Michael was a Fellow in our Winter 2016 cohort who landed a job with one of our hiring partners, Schireson Associates
Tell us about your background. How did it set you up to be a great Data Scientist?
My PhD work was in computational materials science, where I worked with reactive molecular dynamics simulations. The field is totally simulation based, and typically requires high performance computing resources. Running these simulations helped build my chops for working with parallel systems and command line tools. The software required familiarity with some powerful languages and APIs like C and CUDA. Learning those definitely helped my understanding of Python once I converted to using it.
Toward the third year of my PhD I got really interested in machine learning. I started using scikit-learn to predict different aspects of simulations I worked on. These projects became a large part of my thesis and contributed to choosing The Data Incubator as a next step in my career.
What do you think you got out of The Data Incubator?
What advice would you give to someone who is applying for The Data Incubator, particularly someone with your background?
I would start putting together projects in your free time, there are quite a bit of free data out there, and it’s easier than you think! You’ll organically learn solutions to common problems that may seem like esoteric solutions otherwise. I had put quite a bit of work into my project before I even applied to The Data Incubator, and it probably helped my application. Maybe more importantly, doing this allowed me to have a beefy project by the end of the program. I spent most of my interviews going over my project. I think it’s similar to what you’ll be doing in a working environment.

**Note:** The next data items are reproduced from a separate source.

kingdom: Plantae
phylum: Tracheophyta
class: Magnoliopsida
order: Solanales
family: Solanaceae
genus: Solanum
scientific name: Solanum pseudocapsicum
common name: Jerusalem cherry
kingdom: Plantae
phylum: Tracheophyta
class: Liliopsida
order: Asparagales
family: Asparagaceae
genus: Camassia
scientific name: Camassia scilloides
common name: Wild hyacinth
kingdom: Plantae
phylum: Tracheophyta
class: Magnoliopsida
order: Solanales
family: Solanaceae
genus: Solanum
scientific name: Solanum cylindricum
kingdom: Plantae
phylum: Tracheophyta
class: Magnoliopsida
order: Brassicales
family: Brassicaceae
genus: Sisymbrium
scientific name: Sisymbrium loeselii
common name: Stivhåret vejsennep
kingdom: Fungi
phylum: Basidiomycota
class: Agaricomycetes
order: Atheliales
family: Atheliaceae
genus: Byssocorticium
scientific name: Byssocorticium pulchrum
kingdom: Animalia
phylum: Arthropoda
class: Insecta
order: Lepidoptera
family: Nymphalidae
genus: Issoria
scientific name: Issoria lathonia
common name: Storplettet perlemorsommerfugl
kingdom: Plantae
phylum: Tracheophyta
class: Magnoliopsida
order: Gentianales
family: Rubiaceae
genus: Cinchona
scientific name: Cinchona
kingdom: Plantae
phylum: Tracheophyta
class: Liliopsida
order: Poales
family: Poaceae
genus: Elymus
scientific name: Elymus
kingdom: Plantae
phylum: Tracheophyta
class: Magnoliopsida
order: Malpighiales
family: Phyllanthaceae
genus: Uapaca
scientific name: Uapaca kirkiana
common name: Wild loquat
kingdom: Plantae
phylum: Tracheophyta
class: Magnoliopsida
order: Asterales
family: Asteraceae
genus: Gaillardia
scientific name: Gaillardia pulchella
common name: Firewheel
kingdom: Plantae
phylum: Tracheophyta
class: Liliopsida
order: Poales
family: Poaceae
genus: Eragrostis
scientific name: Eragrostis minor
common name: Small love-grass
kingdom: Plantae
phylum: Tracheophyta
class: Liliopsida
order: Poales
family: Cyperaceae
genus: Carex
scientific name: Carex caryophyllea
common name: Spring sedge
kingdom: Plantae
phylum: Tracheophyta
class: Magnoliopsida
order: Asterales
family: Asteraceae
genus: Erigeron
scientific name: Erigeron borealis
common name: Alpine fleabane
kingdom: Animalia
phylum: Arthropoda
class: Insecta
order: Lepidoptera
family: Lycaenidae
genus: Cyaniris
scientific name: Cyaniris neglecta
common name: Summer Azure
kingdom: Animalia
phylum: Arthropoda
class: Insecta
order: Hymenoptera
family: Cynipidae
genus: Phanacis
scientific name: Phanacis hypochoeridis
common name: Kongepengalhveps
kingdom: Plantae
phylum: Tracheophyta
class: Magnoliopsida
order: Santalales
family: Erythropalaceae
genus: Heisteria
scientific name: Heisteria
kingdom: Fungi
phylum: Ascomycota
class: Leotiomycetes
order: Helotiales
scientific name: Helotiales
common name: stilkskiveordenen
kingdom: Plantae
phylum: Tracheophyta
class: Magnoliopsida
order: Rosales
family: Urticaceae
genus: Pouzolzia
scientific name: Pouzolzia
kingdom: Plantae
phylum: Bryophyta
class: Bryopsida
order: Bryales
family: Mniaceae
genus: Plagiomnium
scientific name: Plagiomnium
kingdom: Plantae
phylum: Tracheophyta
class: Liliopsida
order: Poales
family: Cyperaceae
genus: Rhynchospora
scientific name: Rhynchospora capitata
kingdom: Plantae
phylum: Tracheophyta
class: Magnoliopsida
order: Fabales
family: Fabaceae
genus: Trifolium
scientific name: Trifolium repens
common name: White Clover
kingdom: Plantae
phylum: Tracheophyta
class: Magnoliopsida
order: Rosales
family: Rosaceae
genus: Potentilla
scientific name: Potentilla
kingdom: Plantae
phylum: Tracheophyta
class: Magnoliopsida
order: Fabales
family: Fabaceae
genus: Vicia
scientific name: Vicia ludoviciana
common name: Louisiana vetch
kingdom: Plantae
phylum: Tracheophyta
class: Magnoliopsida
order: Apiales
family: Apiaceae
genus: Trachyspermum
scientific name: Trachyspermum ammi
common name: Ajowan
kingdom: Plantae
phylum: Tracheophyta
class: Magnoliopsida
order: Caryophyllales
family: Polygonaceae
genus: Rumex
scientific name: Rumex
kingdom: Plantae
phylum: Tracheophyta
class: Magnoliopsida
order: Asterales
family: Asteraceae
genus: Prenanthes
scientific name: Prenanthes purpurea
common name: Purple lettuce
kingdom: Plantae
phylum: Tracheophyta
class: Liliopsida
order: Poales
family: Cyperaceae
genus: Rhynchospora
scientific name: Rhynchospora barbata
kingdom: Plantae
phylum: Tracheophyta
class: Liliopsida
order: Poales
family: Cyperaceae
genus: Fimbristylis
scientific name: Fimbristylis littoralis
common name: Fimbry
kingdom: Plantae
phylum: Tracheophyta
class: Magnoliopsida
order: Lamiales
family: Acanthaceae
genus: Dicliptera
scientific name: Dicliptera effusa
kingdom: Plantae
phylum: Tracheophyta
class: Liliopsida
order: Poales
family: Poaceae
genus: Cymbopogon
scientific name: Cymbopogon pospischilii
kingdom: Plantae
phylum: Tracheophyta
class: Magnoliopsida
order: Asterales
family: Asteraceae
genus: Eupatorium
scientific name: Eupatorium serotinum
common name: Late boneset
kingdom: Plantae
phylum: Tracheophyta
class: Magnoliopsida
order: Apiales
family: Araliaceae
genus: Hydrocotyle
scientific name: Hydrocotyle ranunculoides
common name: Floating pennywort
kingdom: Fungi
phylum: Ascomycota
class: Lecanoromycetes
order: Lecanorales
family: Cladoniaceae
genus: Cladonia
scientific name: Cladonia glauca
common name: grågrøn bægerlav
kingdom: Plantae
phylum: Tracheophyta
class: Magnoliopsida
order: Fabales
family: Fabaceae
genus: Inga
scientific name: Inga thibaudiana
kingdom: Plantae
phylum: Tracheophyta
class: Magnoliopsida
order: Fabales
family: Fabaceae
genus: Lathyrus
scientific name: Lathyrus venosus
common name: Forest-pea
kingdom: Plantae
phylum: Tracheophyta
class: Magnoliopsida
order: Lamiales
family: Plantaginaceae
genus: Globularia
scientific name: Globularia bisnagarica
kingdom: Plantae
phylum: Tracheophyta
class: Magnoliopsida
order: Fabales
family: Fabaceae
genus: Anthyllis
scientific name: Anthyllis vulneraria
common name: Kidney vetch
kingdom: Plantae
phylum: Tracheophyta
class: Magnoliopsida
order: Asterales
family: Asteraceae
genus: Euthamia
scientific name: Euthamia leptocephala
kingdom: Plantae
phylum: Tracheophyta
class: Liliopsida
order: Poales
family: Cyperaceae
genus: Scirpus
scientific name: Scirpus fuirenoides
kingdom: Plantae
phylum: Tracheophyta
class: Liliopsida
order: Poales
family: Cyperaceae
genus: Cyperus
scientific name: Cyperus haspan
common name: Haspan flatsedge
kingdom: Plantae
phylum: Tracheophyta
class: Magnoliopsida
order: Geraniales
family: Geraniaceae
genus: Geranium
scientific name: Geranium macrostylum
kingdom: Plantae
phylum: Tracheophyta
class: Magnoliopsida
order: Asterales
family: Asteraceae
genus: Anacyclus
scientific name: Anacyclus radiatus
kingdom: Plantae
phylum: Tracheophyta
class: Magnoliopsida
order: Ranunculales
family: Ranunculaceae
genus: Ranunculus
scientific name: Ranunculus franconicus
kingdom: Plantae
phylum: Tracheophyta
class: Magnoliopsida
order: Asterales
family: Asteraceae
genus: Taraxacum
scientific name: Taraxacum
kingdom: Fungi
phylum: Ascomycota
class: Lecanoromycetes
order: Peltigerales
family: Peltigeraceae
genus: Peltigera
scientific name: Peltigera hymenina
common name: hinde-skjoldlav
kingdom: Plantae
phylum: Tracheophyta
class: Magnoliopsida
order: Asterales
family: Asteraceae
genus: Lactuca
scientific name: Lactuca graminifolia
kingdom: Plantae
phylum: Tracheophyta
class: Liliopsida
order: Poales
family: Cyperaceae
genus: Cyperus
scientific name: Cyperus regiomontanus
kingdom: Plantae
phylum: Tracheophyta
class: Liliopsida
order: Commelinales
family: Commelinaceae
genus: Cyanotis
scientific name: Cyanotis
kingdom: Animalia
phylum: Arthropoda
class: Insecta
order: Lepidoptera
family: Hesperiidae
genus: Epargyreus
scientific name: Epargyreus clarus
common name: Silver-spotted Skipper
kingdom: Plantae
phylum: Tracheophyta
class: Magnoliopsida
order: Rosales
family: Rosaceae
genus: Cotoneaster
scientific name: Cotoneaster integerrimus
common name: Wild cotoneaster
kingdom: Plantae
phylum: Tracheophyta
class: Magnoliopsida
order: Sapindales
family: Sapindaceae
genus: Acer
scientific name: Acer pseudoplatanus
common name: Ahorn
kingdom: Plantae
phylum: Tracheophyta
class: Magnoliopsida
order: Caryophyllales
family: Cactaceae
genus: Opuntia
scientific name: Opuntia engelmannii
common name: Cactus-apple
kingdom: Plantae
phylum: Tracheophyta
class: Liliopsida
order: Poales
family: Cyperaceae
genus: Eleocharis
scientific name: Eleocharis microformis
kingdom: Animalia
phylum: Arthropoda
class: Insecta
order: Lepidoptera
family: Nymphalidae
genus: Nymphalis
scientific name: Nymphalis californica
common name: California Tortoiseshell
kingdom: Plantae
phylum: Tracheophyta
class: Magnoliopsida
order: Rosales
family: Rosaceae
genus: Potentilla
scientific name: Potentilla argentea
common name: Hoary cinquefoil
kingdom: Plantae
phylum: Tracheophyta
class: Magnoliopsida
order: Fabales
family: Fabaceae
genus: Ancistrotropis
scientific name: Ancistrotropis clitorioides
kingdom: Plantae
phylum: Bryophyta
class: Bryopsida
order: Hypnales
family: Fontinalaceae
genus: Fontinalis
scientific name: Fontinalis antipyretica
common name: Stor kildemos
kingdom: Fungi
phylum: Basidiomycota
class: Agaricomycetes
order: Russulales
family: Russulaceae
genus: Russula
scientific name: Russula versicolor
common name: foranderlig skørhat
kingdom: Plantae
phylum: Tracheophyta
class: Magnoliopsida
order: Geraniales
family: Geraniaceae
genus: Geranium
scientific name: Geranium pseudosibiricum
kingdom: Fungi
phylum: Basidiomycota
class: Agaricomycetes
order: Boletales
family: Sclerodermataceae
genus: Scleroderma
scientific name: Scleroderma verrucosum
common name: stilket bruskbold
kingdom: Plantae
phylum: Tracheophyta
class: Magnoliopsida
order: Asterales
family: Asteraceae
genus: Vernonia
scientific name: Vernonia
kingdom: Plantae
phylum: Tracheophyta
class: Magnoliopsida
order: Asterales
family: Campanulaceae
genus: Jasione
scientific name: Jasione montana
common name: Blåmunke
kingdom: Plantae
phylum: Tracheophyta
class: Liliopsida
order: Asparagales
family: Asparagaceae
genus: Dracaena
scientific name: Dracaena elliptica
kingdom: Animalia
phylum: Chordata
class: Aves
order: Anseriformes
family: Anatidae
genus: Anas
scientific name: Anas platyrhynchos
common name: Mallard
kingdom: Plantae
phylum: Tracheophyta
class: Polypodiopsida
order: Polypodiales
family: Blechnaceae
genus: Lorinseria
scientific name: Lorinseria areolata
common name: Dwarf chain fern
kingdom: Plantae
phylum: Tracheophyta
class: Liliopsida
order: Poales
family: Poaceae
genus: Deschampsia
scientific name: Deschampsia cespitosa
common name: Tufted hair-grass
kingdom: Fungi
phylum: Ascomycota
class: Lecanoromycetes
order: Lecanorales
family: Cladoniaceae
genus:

Finally, I can’t really emphasize enough how using the right libraries can be a huge time saver and productivity booster. Using a language like Python with a simple package management system made data science way more fun for me. Seriously, don’t try to use C for this stuff, it’ll take forever. Actually, go ahead and try it, what doesn’t kill you makes you stronger.
What is your favorite thing you learned at The Data Incubator?
My favorite software-based-thing to learn was Spark. I never really used a distributed file system so I had a lot to learn, and it was pretty powerful. I also really dug the Jupyter notebooks. I think I’ll be using them a lot in the future.
Could you tell us about your Data Incubator Capstone project?
My project had two parts–I compared historical rolling averages of stock price movements with phrases published in New York Times articles to build a financial sentiment lexicon, then I tried to use the lexicon to predict future price movements based on what was published in the New York Times. While I wasn’t able to perfectly predict the market (or I wouldn’t even need a job), I really enjoyed making the project. It gave me some natural language processing experience in conjunction with the mathematical modelling necessary for feature engineering the moving stock prices. It also gave me a lot to talk about during interviews.